The most often asked questions I get have to do with product pricing. Yes, each case is different, but I can summarize the most common issues with these six tips:
1. Most Companies Set Their Prices Too Low
One lesson I learned over they years is that you can always get more for a product than your gut tells you is possible. Most people price by looking at the competition and playing follow the leader. Sure, competitive pricing is a good thing, but letting your competitors tell you what your product is worth, is not. Checking competitive pricing is necessary, but it is only one step in a process of looking at your costs, your margin needs, and the value your product brings to the buyer. Yes Virginia, it is possible to get a higher price than your competition. You have to be able to answer a prospect's question, however, when they ask why your product is worth the asking price. Remember, the answer can be a differentiated product, but it can also be post sale service, warranty, commercial terms, business stability, or a host of other reasons. Bottom line, if you can answer that prospect's question, don't be afraid to charge a higher price. If you can't answer the question, you have a different problem that you need to work on.
2. You Just Take Your Cost and Mark It Up? Really?
Ouch. OK, you never have to worry about someone in accounting asking you why your margins are so low. You do have to worry being asked about the lack of sales. Look, I know this is the easy way to do pricing, but it doesn't work. You need to understand what the market is willing to pay for similar products, and then set a target price. You decide what kind of margin you would like to have, and then investigate if you can make or buy the product at a cost that will allow you to hit the targets. Discover competitive price, adjust for your added value, figure out desired margin, and then set a target cost. If you can't find a way to hit that target, save yourself some effort and kill the product before you start.

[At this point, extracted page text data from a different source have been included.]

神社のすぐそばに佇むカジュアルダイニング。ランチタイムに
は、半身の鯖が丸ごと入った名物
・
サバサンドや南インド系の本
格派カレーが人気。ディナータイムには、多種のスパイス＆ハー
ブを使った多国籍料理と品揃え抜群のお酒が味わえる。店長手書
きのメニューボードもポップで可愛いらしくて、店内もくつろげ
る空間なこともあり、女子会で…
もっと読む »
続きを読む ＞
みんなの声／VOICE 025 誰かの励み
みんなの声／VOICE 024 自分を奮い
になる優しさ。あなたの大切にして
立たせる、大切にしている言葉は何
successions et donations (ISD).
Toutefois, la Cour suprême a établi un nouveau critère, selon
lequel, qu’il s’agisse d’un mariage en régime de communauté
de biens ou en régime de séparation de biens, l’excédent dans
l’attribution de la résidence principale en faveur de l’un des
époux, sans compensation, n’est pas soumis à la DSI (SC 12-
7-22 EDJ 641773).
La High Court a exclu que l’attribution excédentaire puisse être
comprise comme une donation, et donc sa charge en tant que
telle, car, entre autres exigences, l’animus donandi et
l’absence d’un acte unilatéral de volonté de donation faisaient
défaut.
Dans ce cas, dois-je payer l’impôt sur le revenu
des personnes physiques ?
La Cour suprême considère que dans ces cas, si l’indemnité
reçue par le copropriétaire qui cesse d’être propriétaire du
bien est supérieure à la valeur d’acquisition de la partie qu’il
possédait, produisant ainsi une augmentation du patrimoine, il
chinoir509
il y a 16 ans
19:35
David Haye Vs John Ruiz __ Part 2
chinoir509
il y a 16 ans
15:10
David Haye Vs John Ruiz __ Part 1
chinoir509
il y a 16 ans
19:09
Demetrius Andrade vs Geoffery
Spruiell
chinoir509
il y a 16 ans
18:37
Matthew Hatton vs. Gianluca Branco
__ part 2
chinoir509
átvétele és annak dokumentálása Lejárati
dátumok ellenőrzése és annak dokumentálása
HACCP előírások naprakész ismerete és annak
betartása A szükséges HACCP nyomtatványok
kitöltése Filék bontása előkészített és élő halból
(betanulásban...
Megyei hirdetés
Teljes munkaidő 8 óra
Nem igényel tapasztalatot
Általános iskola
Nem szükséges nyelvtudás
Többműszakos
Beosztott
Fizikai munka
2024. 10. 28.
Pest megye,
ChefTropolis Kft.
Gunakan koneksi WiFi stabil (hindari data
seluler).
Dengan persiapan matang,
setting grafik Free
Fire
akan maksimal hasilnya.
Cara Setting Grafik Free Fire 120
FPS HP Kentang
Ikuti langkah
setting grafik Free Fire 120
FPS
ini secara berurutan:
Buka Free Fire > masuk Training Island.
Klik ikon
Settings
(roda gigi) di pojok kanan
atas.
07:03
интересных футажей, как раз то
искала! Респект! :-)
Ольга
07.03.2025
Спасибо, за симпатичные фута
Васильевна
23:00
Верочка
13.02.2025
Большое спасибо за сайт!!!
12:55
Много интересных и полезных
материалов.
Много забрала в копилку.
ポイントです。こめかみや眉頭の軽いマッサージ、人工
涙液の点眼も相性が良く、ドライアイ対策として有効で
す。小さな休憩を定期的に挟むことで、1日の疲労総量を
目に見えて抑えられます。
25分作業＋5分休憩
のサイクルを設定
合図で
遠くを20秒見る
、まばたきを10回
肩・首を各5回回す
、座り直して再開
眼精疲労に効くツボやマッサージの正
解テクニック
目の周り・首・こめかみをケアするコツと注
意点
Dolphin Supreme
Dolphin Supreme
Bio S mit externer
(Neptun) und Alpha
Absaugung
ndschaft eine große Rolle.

3. What if there is no competition?
There is always competition, even for a new concept product. Yes, you may not be able to find a direct competitor for your new widget. When the first security camera was invented, the competition was a security guard. Look at the user's other choices including the cost of doing nothing.
4. Look at your channel's margin; not just yours
This is one of the most common start up mistakes. The neophyte error is to invent a new product and then assume you are selling direct to the end user and set your pricing accordingly. Of course, pretty soon, you realize you need a channel but you have now established a market price and you have no margin to give to a distributor or dealer. This is a tough mistake to recover from and it is often "game over" for the product. Always set your pricing assuming a professional sales channel. If that seems to over price the product, you likely have a product cost problem.

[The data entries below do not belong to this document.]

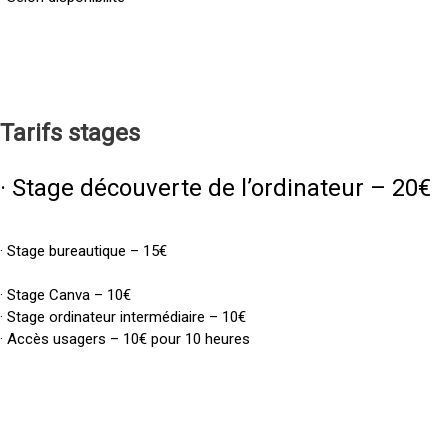
Tarifs
stages
· Stage découverte de l’ordinateur – 20€
· Stage bureautique – 15€
· Stage Canva – 10€
· Stage ordinateur intermédiaire – 10€
· Accès usagers – 10€ pour 10 heures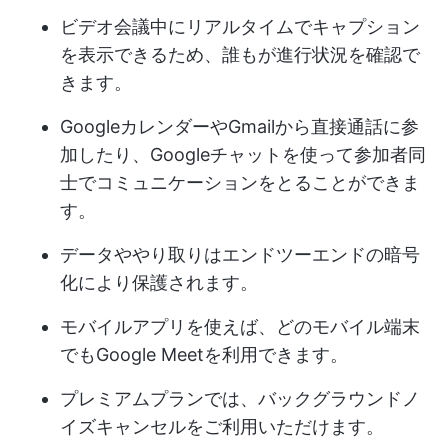
ビデオ会議中にリアルタイムでキャプション
を表示できるため、誰もが進行状況を確認で
きます。
GoogleカレンダーやGmailから直接通話に参
加したり、Googleチャットを使って参加者同
士でコミュニケーションをとることができま
す。
データややり取りはエンドツーエンドの暗号
化により保護されます。
モバイルアプリを使えば、どのモバイル端末
でもGoogle Meetを利用できます。
プレミアムプランでは、バックグラウンドノ
イズキャンセルをご利用いただけます。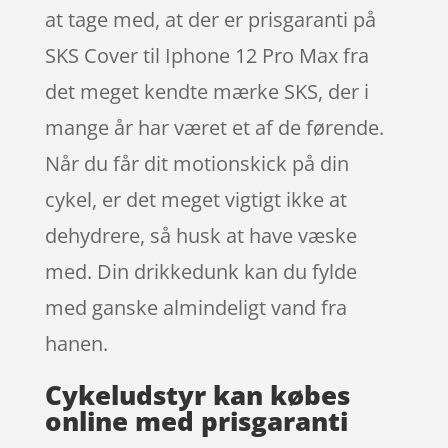
at tage med, at der er prisgaranti på
SKS Cover til Iphone 12 Pro Max fra
det meget kendte mærke SKS, der i
mange år har været et af de førende.
Når du får dit motionskick på din
cykel, er det meget vigtigt ikke at
dehydrere, så husk at have væske
med. Din drikkedunk kan du fylde
med ganske almindeligt vand fra
hanen.
Cykeludstyr kan købes
online med prisgaranti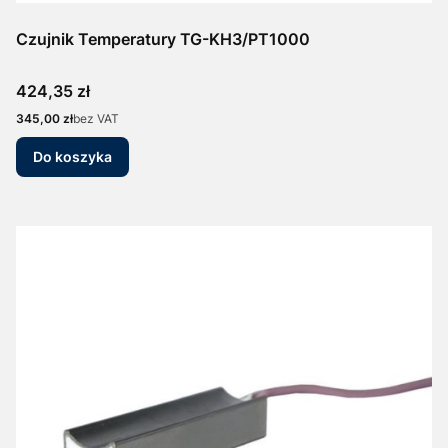
Czujnik Temperatury TG-KH3/PT1000
Cena
424,35 zł
Cena
345,00 zł
bez VAT
Do koszyka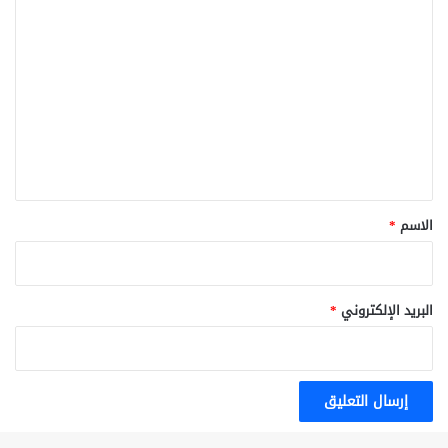
ا
ل
ت
ع
ل
ي
ق
*
الاسم
*
البريد الإلكتروني
*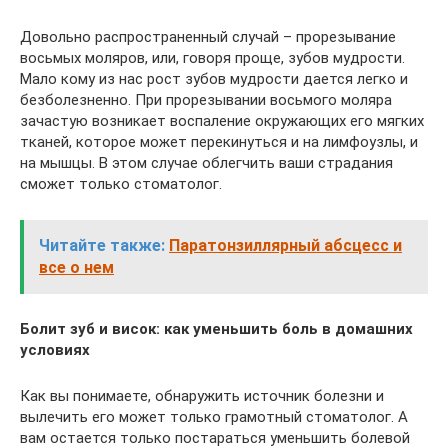
Довольно распространенный случай – прорезывание
восьмых моляров, или, говоря проще, зубов мудрости.
Мало кому из нас рост зубов мудрости дается легко и
безболезненно. При прорезывании восьмого моляра
зачастую возникает воспаление окружающих его мягких
тканей, которое может перекинуться и на лимфоузлы, и
на мышцы. В этом случае облегчить ваши страдания
сможет только стоматолог.
Читайте также:
Паратонзиллярный абсцесс и
все о нем
Болит зуб и висок: как уменьшить боль в домашних
условиях
Как вы понимаете, обнаружить источник болезни и
вылечить его может только грамотный стоматолог. А
вам остается только постараться уменьшить болевой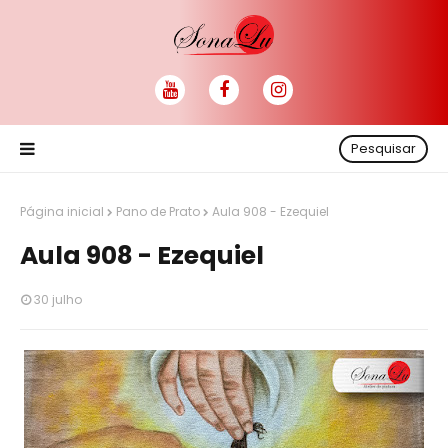
Pesquisar
Página inicial
Pano de Prato
Aula 908 - Ezequiel
Aula 908 - Ezequiel
30 julho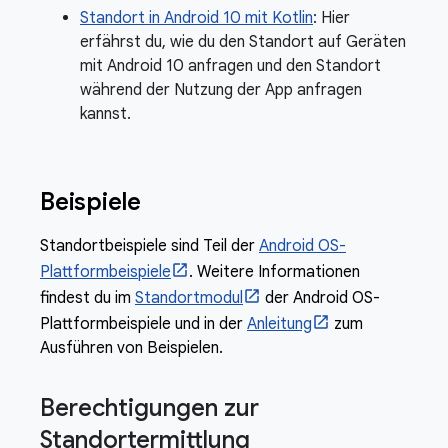
Standort in Android 10 mit Kotlin
: Hier
erfährst du, wie du den Standort auf Geräten
mit Android 10 anfragen und den Standort
während der Nutzung der App anfragen
kannst.
Beispiele
Standortbeispiele sind Teil der
Android OS-
Plattformbeispiele
. Weitere Informationen
findest du im
Standortmodul
der Android OS-
Plattformbeispiele und in der
Anleitung
zum
Ausführen von Beispielen.
Berechtigungen zur
Standortermittlung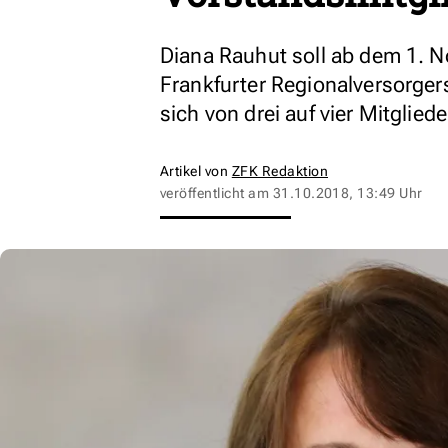
Diana Rauhut soll ab dem 1. N
Frankfurter Regionalversorger
sich von drei auf vier Mitgliede
Artikel von
ZFK Redaktion
veröffentlicht am
31.10.2018, 13:49 Uhr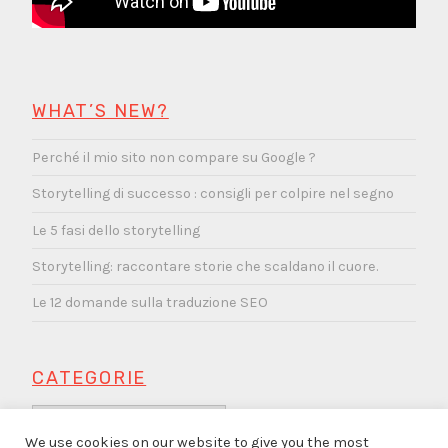
WHAT’S NEW?
Perché il mio sito non compare su Google ?
Storytelling di successo : consigli per colpire nel segno
Le 5 fasi dello storytelling
Storytelling: raccontare storie che scaldano il cuore.
Le 12 domande sulla traduzione SEO
CATEGORIE
Categorie
We use cookies on our website to give you the most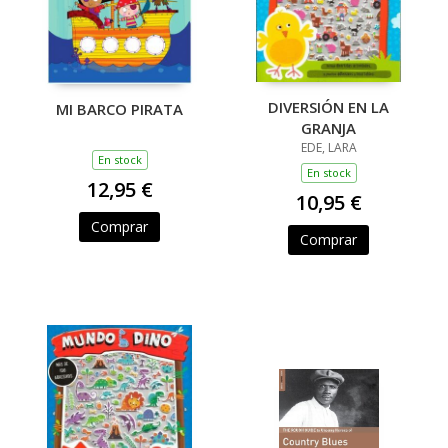
DIVERSIÓN EN LA
MI BARCO PIRATA
GRANJA
EDE, LARA
En stock
En stock
12,95 €
10,95 €
Comprar
Comprar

Even if you don't make the mistake of overlooking the channel entirely, many companies make the mistake of trying to set their pricing based on a competitor's price to distribution. The right answer is to start with an expected street price to the end-user and then calculating the margin the channel needs to be happy. Make sure the distributor / dealer can sell it to their customers at a reasonable price if you want sales to grow. Don't bother getting mad that the channel makes more than the manufacturer does. No channel, no sales.

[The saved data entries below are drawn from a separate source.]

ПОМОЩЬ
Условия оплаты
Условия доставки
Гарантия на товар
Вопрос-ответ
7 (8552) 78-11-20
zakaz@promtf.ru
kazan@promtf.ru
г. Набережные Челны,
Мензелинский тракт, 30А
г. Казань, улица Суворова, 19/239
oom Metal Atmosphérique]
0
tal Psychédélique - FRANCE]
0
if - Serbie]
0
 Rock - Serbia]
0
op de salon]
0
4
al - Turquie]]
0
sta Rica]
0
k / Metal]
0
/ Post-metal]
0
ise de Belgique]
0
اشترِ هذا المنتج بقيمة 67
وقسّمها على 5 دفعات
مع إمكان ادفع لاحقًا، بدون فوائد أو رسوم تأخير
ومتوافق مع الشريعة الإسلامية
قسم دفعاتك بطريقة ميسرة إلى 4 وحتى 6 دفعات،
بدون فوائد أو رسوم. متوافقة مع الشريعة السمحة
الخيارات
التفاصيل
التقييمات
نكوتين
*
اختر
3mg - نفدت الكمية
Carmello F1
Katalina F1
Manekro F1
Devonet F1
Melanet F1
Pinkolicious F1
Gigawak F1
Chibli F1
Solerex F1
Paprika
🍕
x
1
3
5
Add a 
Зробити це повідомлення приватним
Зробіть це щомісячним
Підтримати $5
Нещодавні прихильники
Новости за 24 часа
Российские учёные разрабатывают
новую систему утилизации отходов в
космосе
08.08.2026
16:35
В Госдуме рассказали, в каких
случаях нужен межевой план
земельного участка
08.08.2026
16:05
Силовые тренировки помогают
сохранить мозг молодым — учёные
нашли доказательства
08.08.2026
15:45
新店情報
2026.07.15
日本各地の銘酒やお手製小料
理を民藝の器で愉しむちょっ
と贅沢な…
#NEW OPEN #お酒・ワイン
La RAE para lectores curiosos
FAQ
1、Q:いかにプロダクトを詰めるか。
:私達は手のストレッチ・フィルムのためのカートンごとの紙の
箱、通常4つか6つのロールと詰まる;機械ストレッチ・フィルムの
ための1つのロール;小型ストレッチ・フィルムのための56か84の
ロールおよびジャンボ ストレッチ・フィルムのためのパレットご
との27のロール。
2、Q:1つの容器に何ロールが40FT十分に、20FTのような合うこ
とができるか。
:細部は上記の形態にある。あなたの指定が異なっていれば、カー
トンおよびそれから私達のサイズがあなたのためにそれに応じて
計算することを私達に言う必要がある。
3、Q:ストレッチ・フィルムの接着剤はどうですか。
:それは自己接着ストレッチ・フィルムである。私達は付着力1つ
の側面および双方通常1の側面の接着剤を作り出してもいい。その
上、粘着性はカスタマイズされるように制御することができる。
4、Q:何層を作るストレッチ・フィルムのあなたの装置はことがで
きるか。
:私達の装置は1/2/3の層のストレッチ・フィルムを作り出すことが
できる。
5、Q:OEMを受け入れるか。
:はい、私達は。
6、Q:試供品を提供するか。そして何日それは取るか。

5. Look at all of your costs
If you are buying the product from someone else, always develop a "burdened" cost and use that to do all of your pricing calculations. The burdened price should include an allowance for the cost of purchasing, duty and import costs, freight, etc. You can make it simple by coming up with a fixed percentage that you add to your purchase cost to arrive at the burdened cost. It is important to add these very real costs into the numbers before you start making pricing decisions.
6. Your Sales Force Will Always Tell You The Price is Too High
Even if you buy $100 dollar products and sell them for $50, someone will come running into your office and tell you that they just lost a job because the price was too high. It's the nature of the beast. This happens for two reasons: first, the customer had another reason to buy from someone else, but it was easier to blame it on price. While it may not be the Sales Force's fault, your product message did not get through and you were outsold. Second, and perhaps more troubling, the guy running into your office has yet to be convinced that your product is worth what you are asking for it. All prices need to have a story attached or this problem will never get solved.